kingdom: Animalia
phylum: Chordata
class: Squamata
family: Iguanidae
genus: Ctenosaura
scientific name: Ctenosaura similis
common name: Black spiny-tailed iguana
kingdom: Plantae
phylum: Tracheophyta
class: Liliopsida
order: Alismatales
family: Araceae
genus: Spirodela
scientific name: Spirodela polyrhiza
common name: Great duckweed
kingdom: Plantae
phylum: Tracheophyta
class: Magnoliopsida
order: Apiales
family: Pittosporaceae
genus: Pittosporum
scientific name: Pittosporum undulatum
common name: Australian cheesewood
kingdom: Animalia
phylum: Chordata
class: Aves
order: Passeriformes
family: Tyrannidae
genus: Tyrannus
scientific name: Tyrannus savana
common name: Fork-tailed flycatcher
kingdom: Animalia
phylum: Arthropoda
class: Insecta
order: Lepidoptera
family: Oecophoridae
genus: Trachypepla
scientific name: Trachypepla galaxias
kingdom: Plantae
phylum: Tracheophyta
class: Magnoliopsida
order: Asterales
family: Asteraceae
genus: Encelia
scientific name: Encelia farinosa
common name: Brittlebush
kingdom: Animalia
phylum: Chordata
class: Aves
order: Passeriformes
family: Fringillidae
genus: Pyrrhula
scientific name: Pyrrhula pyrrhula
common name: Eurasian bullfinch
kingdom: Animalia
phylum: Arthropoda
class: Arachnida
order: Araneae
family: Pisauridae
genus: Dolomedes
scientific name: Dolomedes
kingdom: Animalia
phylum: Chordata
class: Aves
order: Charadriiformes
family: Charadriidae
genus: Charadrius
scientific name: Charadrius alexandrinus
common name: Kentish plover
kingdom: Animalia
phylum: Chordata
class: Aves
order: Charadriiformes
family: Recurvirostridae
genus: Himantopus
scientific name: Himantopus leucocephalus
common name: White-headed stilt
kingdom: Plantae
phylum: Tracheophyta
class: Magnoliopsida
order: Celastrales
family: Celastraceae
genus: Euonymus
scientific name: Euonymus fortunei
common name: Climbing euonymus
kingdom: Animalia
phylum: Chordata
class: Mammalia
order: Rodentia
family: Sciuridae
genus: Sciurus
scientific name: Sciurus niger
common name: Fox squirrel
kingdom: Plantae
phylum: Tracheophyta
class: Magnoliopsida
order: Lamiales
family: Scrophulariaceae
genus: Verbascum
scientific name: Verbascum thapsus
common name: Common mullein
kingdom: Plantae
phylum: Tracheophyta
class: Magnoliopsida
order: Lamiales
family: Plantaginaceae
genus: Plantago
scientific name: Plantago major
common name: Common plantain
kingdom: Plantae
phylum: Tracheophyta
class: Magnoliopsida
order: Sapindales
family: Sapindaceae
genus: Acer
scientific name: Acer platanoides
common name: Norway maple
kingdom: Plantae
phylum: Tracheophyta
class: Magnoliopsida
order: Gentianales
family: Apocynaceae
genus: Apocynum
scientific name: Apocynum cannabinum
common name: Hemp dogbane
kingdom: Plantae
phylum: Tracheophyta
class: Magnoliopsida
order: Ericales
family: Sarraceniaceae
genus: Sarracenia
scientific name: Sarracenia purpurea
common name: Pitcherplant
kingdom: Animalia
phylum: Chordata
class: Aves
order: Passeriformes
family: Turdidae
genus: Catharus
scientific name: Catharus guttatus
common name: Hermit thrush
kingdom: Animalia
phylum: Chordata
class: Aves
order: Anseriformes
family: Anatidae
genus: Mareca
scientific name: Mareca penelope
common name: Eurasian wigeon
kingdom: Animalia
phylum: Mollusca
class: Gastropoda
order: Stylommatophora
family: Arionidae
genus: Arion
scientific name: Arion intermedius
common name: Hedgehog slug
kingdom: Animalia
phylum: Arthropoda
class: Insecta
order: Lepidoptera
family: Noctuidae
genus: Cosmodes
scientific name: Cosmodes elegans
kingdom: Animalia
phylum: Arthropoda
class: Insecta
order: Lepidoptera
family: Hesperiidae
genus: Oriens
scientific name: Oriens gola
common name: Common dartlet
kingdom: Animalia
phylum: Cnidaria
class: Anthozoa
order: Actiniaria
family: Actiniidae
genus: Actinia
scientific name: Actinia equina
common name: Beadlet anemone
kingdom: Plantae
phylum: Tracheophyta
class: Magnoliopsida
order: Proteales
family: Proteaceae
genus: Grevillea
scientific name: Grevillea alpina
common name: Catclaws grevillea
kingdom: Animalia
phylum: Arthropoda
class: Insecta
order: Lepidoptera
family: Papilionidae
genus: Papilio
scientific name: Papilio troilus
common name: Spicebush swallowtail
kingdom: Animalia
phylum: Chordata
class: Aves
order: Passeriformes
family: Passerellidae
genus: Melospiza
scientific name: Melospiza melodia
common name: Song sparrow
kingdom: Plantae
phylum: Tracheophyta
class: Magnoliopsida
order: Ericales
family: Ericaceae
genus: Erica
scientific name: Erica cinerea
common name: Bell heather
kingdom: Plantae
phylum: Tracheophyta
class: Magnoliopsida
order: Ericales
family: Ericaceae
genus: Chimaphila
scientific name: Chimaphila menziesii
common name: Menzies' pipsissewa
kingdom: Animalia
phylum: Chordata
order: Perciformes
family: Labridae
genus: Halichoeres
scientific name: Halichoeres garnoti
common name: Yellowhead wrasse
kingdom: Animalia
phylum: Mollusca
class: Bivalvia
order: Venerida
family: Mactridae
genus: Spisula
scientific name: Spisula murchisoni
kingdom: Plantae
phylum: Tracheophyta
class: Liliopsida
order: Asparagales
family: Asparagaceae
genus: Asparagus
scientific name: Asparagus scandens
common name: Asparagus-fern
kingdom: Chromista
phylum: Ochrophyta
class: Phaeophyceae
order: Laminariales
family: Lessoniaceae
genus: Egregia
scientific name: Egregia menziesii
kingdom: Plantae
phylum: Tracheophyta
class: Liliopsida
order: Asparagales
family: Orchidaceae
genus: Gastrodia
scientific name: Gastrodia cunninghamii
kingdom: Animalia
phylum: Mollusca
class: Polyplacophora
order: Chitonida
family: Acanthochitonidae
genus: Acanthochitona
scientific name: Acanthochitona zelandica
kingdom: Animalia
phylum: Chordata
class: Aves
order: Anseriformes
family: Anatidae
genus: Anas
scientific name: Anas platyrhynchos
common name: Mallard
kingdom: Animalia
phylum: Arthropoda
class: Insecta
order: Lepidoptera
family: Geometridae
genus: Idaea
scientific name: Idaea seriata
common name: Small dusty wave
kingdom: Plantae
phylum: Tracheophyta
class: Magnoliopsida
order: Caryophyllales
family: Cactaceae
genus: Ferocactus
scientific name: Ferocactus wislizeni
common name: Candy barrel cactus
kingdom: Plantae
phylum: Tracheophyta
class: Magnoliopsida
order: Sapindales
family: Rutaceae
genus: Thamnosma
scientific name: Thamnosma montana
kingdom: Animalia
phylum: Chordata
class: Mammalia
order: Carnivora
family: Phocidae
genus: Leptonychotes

__________

- Exercise description:
Reproduce the lines of the records above word for word. Start at the line containing "common name: Black spiny-tailed iguana" and end at the line containing "scientific name: Encelia farinosa", including both of those lines.

- Full response:
common name: Black spiny-tailed iguana
kingdom: Plantae
phylum: Tracheophyta
class: Liliopsida
order: Alismatales
family: Araceae
genus: Spirodela
scientific name: Spirodela polyrhiza
common name: Great duckweed
kingdom: Plantae
phylum: Tracheophyta
class: Magnoliopsida
order: Apiales
family: Pittosporaceae
genus: Pittosporum
scientific name: Pittosporum undulatum
common name: Australian cheesewood
kingdom: Animalia
phylum: Chordata
class: Aves
order: Passeriformes
family: Tyrannidae
genus: Tyrannus
scientific name: Tyrannus savana
common name: Fork-tailed flycatcher
kingdom: Animalia
phylum: Arthropoda
class: Insecta
order: Lepidoptera
family: Oecophoridae
genus: Trachypepla
scientific name: Trachypepla galaxias
kingdom: Plantae
phylum: Tracheophyta
class: Magnoliopsida
order: Asterales
family: Asteraceae
genus: Encelia
scientific name: Encelia farinosa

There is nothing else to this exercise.